Senator DeKay introduced LB 12‑61 as a narrowly drawn statute to let privately owned generation serve very large industrial loads — defined in the bill as customers requiring more than 1,000 megawatts — under contractual arrangements that preserve public‑power retail rights and include a five‑year sunset. "LB 12 61 provides a narrow, carefully defined exception in the statute that allows private companies to make large capital commitments," DeKay said, arguing the change could reduce financial risk to public power utilities and speed project timelines when equipment lead times are measured in years.
Floor debate was sharply divided. Opponents, led by Senator Conrad, said the measure represents a fundamental and potentially irreversible erosion of Nebraska's public‑power model and warned it functionally benefits specific private projects. "What is contained in LB 12 61 is not guardrails to protect public power, but an erosion of public power," Conrad said, calling for more study and transparency.

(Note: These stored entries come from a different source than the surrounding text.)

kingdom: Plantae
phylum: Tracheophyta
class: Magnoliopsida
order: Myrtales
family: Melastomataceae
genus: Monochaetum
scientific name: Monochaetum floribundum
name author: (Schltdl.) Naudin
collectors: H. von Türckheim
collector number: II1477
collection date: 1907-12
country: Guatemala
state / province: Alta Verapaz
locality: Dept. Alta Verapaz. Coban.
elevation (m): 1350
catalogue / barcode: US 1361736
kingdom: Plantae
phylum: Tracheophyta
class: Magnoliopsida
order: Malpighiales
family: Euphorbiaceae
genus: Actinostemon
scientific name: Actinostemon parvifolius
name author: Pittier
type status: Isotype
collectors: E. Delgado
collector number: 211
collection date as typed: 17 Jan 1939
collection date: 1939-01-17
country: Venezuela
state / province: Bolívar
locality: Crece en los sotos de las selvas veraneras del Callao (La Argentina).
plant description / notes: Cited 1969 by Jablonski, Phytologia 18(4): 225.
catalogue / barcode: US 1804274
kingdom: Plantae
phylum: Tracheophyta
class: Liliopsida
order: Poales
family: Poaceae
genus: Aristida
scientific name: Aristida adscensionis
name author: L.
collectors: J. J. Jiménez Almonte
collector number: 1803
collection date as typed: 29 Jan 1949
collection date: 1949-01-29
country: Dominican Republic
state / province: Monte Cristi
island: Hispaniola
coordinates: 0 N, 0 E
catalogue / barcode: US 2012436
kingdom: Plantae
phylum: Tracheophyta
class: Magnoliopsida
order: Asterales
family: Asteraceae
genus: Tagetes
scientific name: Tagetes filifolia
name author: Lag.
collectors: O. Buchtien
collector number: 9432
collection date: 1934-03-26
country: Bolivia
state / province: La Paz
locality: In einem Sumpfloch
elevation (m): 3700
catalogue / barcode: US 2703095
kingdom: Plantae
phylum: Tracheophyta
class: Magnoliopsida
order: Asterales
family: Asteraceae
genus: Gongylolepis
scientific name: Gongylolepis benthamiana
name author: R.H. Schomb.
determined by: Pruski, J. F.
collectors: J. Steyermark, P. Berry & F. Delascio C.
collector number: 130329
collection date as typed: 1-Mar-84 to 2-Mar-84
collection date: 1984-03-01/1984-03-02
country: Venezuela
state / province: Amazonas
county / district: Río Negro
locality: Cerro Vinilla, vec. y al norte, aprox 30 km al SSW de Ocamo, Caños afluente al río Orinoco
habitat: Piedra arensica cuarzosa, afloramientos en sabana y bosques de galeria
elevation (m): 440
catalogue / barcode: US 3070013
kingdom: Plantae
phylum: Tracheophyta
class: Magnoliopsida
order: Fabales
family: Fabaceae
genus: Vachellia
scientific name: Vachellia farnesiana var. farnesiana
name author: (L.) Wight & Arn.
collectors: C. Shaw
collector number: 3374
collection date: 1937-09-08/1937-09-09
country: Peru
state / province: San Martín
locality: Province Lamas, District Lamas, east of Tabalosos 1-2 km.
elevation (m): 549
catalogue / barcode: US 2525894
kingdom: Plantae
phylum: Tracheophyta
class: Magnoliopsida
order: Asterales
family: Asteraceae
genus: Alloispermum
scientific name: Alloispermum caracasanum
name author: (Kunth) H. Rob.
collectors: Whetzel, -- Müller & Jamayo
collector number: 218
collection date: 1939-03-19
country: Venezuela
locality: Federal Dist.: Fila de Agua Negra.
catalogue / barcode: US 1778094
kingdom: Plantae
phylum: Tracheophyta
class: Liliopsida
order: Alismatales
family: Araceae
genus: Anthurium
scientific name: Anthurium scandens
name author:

Supporters responded that the bill includes guardrails — co‑location, public‑power review board approval processes, contractual obligations and a sunset — and that it is designed to preserve public‑power retail authority while allowing private capital for projects that otherwise sit behind long component lead times. Senators asked about tax consequences, impacts on water and natural‑gas markets, and the potential for special‑interest carve‑outs; supporters said those are matters for the contractual and public‑power review processes.
Senator Conrad signaled and began to prosecute a priority motion to indefinitely postpone the bill, and floor debate continued without resolution. The Legislature adjourned after prolonged debate; proponents and opponents signaled further litigation of issues in committee and on the floor would continue.